The world will seem less amusing without you in it.


----------



## Jovan (Mar 7, 2006)

It's all the more interesting in that he was playing so many straight roles up until "Airplane!" and "The Naked Gun." Hell, he was unrecognisable to me the first time I saw "Forbidden Planet." How he managed to hide his gift for comedic timing for that long I will never know.


----------



## MikeDT (Aug 22, 2009)

...and don't call me Shirley!


----------



## Good Morning Sir! (Nov 15, 2010)

"What a Nice Bieber you have!"

"Thanks, I just had it stuffed"


----------



## The Gabba Goul (Feb 11, 2005)

Wish they could have made that last Naked Gun movie that they were talking about recently...

The world lost a very funny man...


----------



## Good Morning Sir! (Nov 15, 2010)

I will never forget Mr Papsmear in TNG1


----------



## welldressedfellow (May 28, 2008)

Requiem aeternam! My all-time favorite actor!


----------



## imabsolutelyunique (Jul 17, 2012)

Rest in peace.


----------



## racebannon (Aug 17, 2014)

RIP Mr. Nielsen


----------



## Reuben (Aug 28, 2013)

racebannon said:


> RIP Mr. Nielsen


Dude, take a step back and breathe. You're resurrecting dozens of old threads that haven't been active for years.

Sent from my iPhone using Tapatalk


----------



## Dmontez (Dec 6, 2012)

Reuben said:


> Dude, take a step back and breathe. You're resurrecting dozens of old threads that haven't been active for years.
> 
> Sent from my iPhone using Tapatalk





Fraser Tartan said:


> We've had to endure two days of this. Looks like it's all part of a mad rush to hit a certain post count in a short period of time at our expense.

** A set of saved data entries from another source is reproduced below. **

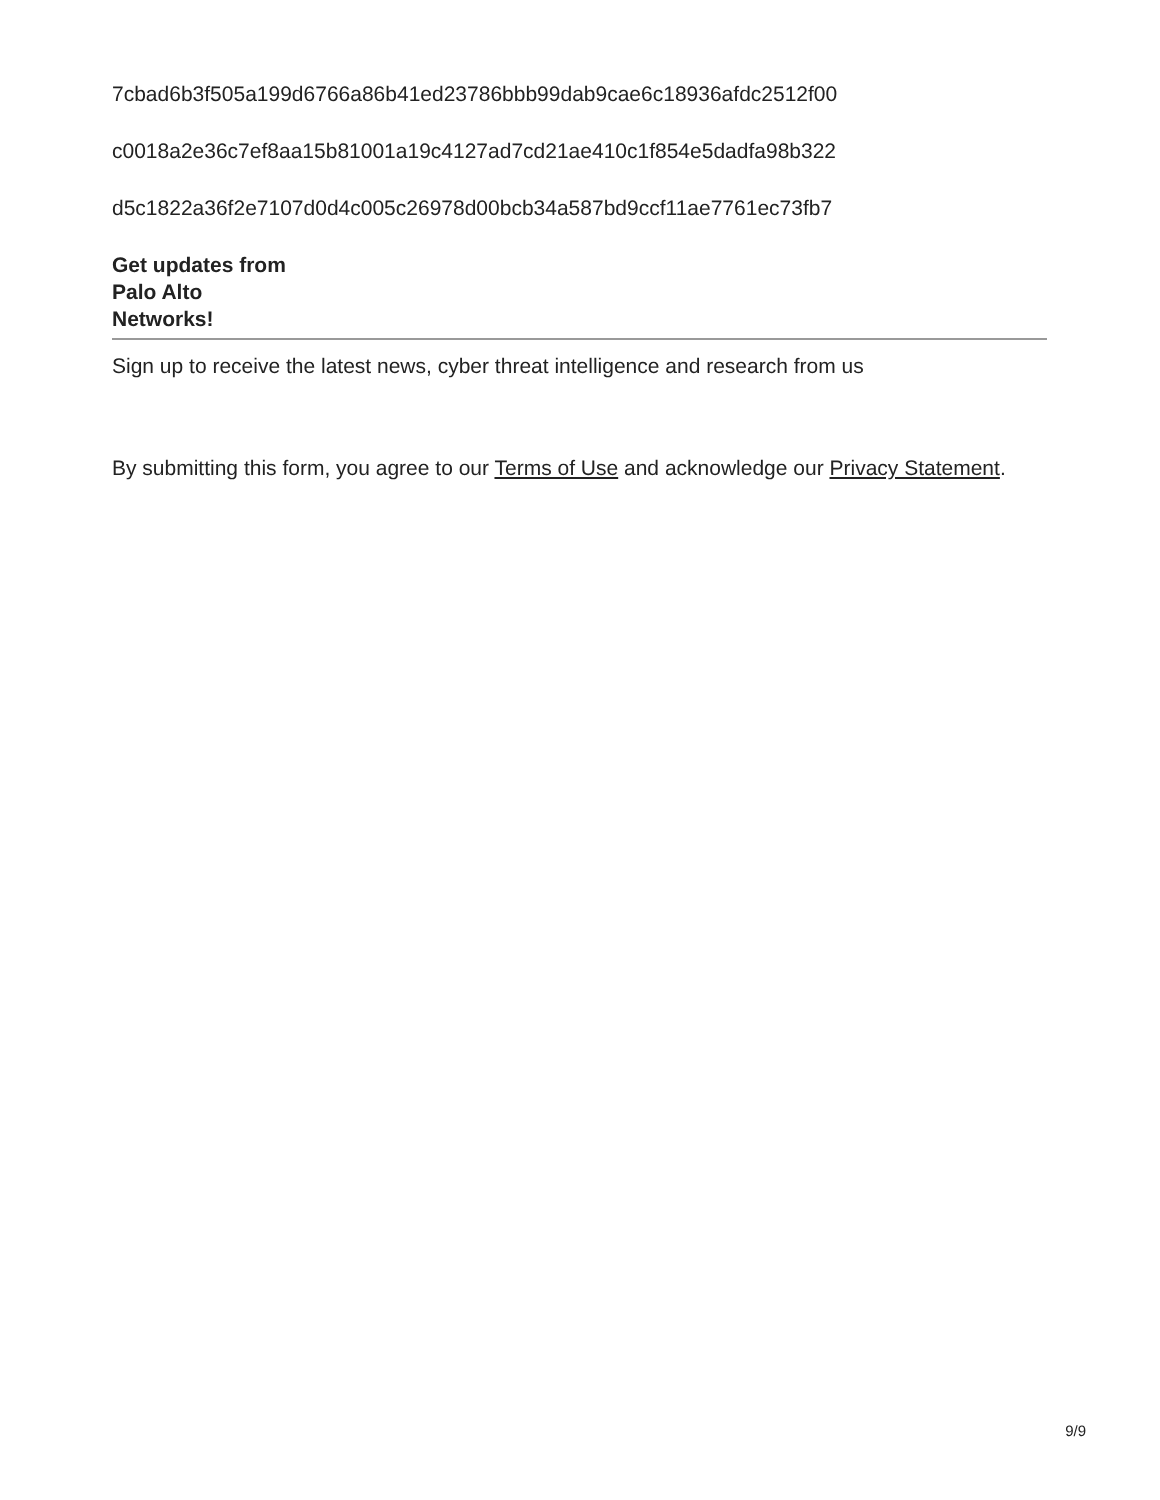7cbad6b3f505a199d6766a86b41ed23786bbb99dab9cae6c18936afdc2512f00
c0018a2e36c7ef8aa15b81001a19c4127ad7cd21ae410c1f854e5dadfa98b322
d5c1822a36f2e7107d0d4c005c26978d00bcb34a587bd9ccf11ae7761ec73fb7
Get updates from
Palo Alto
Networks!
Sign up to receive the latest news, cyber threat intelligence and research from us
By submitting this form, you agree to our Terms of Use and acknowledge our Privacy Statement.
9/9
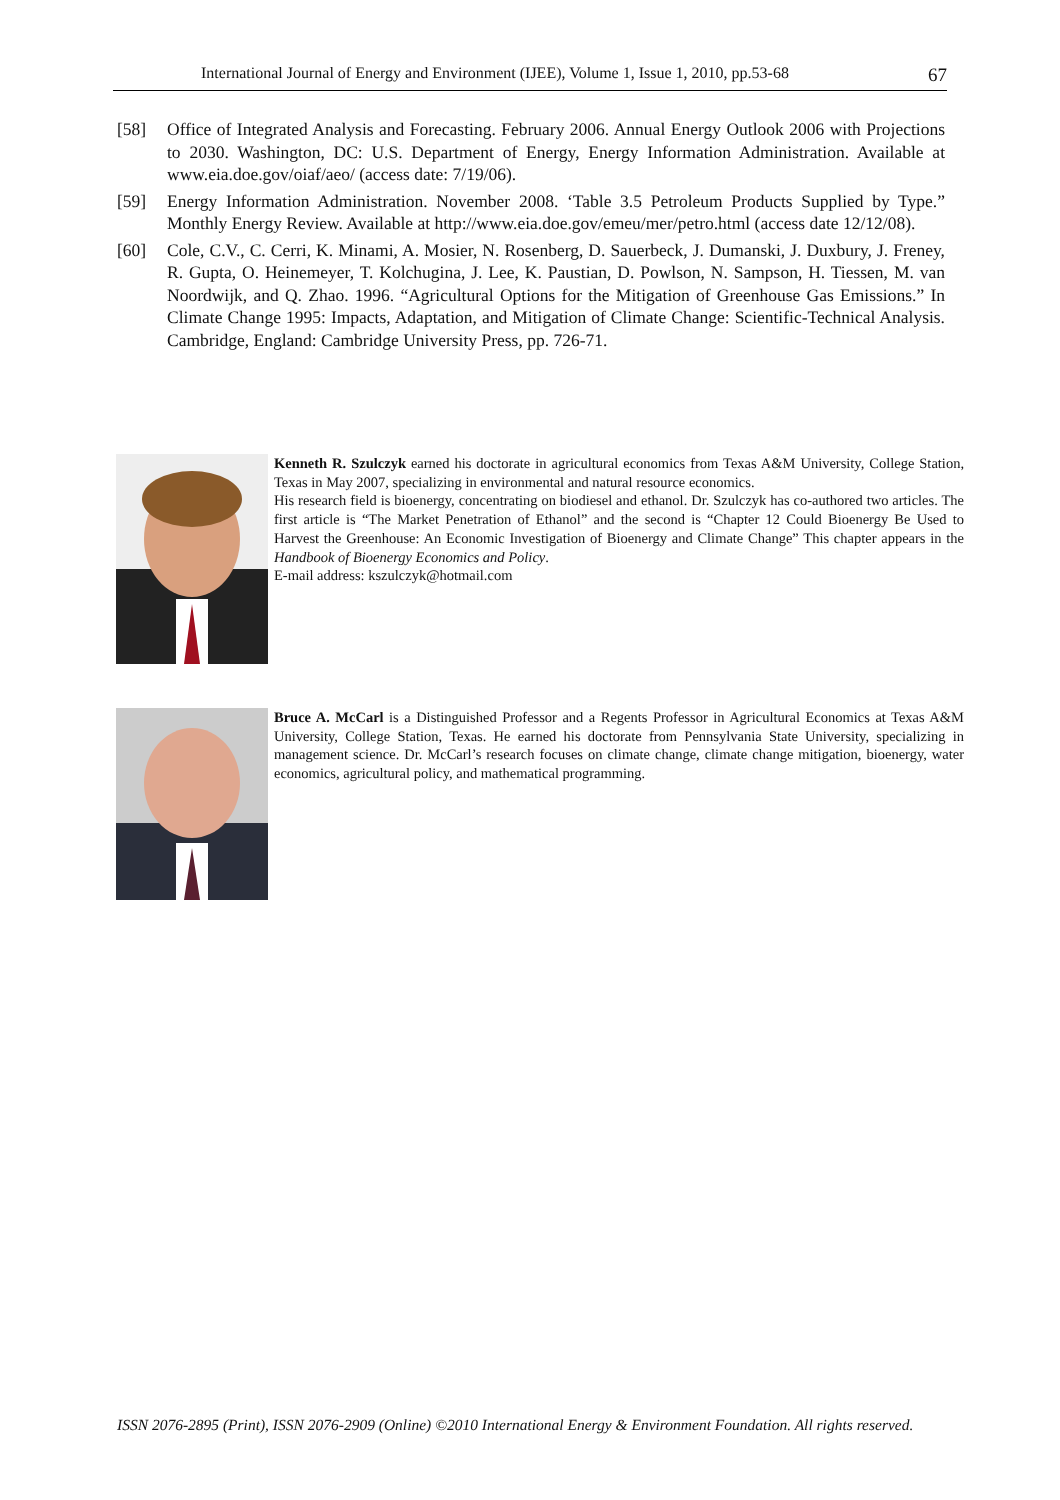International Journal of Energy and Environment (IJEE), Volume 1, Issue 1, 2010, pp.53-68 67
[58] Office of Integrated Analysis and Forecasting. February 2006. Annual Energy Outlook 2006 with Projections to 2030. Washington, DC: U.S. Department of Energy, Energy Information Administration. Available at www.eia.doe.gov/oiaf/aeo/ (access date: 7/19/06).
[59] Energy Information Administration. November 2008. ‘Table 3.5 Petroleum Products Supplied by Type.” Monthly Energy Review. Available at http://www.eia.doe.gov/emeu/mer/petro.html (access date 12/12/08).
[60] Cole, C.V., C. Cerri, K. Minami, A. Mosier, N. Rosenberg, D. Sauerbeck, J. Dumanski, J. Duxbury, J. Freney, R. Gupta, O. Heinemeyer, T. Kolchugina, J. Lee, K. Paustian, D. Powlson, N. Sampson, H. Tiessen, M. van Noordwijk, and Q. Zhao. 1996. “Agricultural Options for the Mitigation of Greenhouse Gas Emissions.” In Climate Change 1995: Impacts, Adaptation, and Mitigation of Climate Change: Scientific-Technical Analysis. Cambridge, England: Cambridge University Press, pp. 726-71.
Kenneth R. Szulczyk earned his doctorate in agricultural economics from Texas A&M University, College Station, Texas in May 2007, specializing in environmental and natural resource economics.
His research field is bioenergy, concentrating on biodiesel and ethanol. Dr. Szulczyk has co-authored two articles. The first article is “The Market Penetration of Ethanol” and the second is “Chapter 12 Could Bioenergy Be Used to Harvest the Greenhouse: An Economic Investigation of Bioenergy and Climate Change” This chapter appears in the Handbook of Bioenergy Economics and Policy.
E-mail address: kszulczyk@hotmail.com
Bruce A. McCarl is a Distinguished Professor and a Regents Professor in Agricultural Economics at Texas A&M University, College Station, Texas. He earned his doctorate from Pennsylvania State University, specializing in management science. Dr. McCarl’s research focuses on climate change, climate change mitigation, bioenergy, water economics, agricultural policy, and mathematical programming.
ISSN 2076-2895 (Print), ISSN 2076-2909 (Online) ©2010 International Energy & Environment Foundation. All rights reserved.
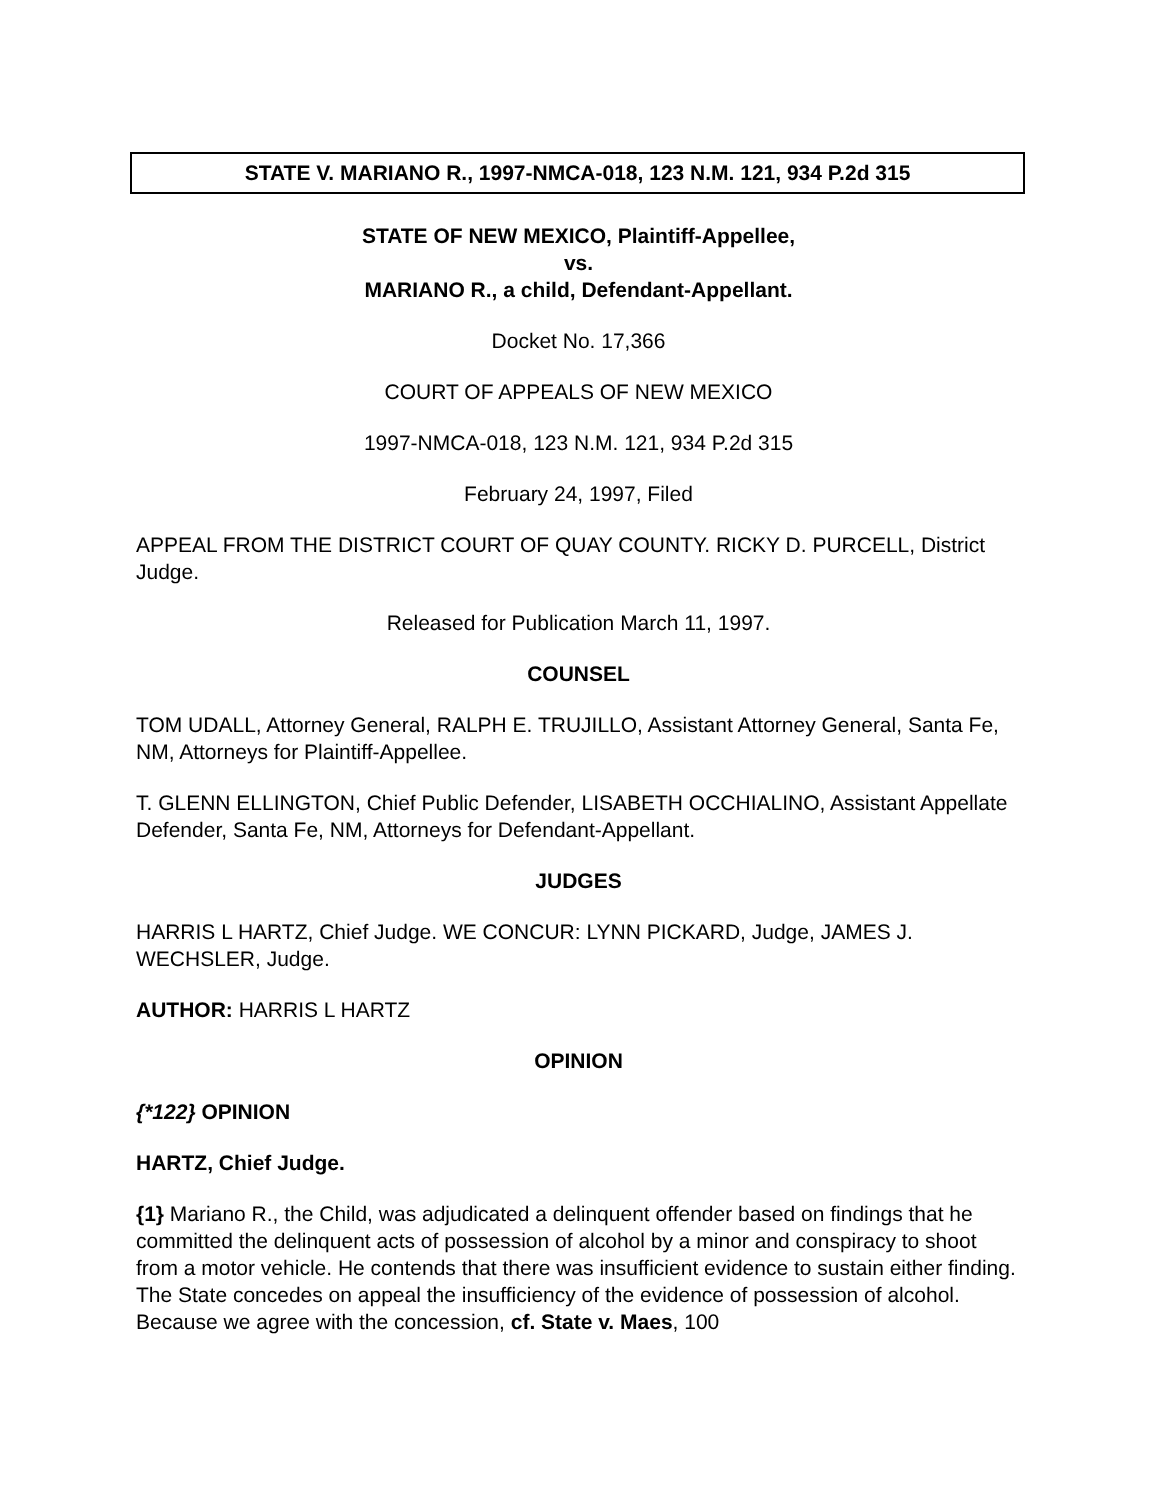STATE V. MARIANO R., 1997-NMCA-018, 123 N.M. 121, 934 P.2d 315
STATE OF NEW MEXICO, Plaintiff-Appellee,
vs.
MARIANO R., a child, Defendant-Appellant.
Docket No. 17,366
COURT OF APPEALS OF NEW MEXICO
1997-NMCA-018, 123 N.M. 121, 934 P.2d 315
February 24, 1997, Filed
APPEAL FROM THE DISTRICT COURT OF QUAY COUNTY. RICKY D. PURCELL, District Judge.
Released for Publication March 11, 1997.
COUNSEL
TOM UDALL, Attorney General, RALPH E. TRUJILLO, Assistant Attorney General, Santa Fe, NM, Attorneys for Plaintiff-Appellee.
T. GLENN ELLINGTON, Chief Public Defender, LISABETH OCCHIALINO, Assistant Appellate Defender, Santa Fe, NM, Attorneys for Defendant-Appellant.
JUDGES
HARRIS L HARTZ, Chief Judge. WE CONCUR: LYNN PICKARD, Judge, JAMES J. WECHSLER, Judge.
AUTHOR: HARRIS L HARTZ
OPINION
{*122} OPINION
HARTZ, Chief Judge.
{1} Mariano R., the Child, was adjudicated a delinquent offender based on findings that he committed the delinquent acts of possession of alcohol by a minor and conspiracy to shoot from a motor vehicle. He contends that there was insufficient evidence to sustain either finding. The State concedes on appeal the insufficiency of the evidence of possession of alcohol. Because we agree with the concession, cf. State v. Maes, 100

Agreed on both accounts. I wanted to step in earlier today and give advice along the same lines, but add that little one liners that do not add anything to the discussion that has already ended does not need to be said. If you have something meaningful to add to the discussion that was maybe overlooked or have new information by all mean please let us know.


----------



## Howard (Dec 7, 2004)

Reuben said:


> Dude, take a step back and breathe. You're resurrecting dozens of old threads that haven't been active for years.
> 
> Sent from my iPhone using Tapatalk


He's been dead for 4 years now.


----------



## Reuben (Aug 28, 2013)

Howard said:


> He's been dead for 4 years now.


Then how was he posting this afternoon?

Sent from my iPhone using Tapatalk


----------



## drlivingston (Jun 21, 2012)

Reuben said:


> Then how was he posting this afternoon?


Leslie Nielsen... not racebannon. lol


----------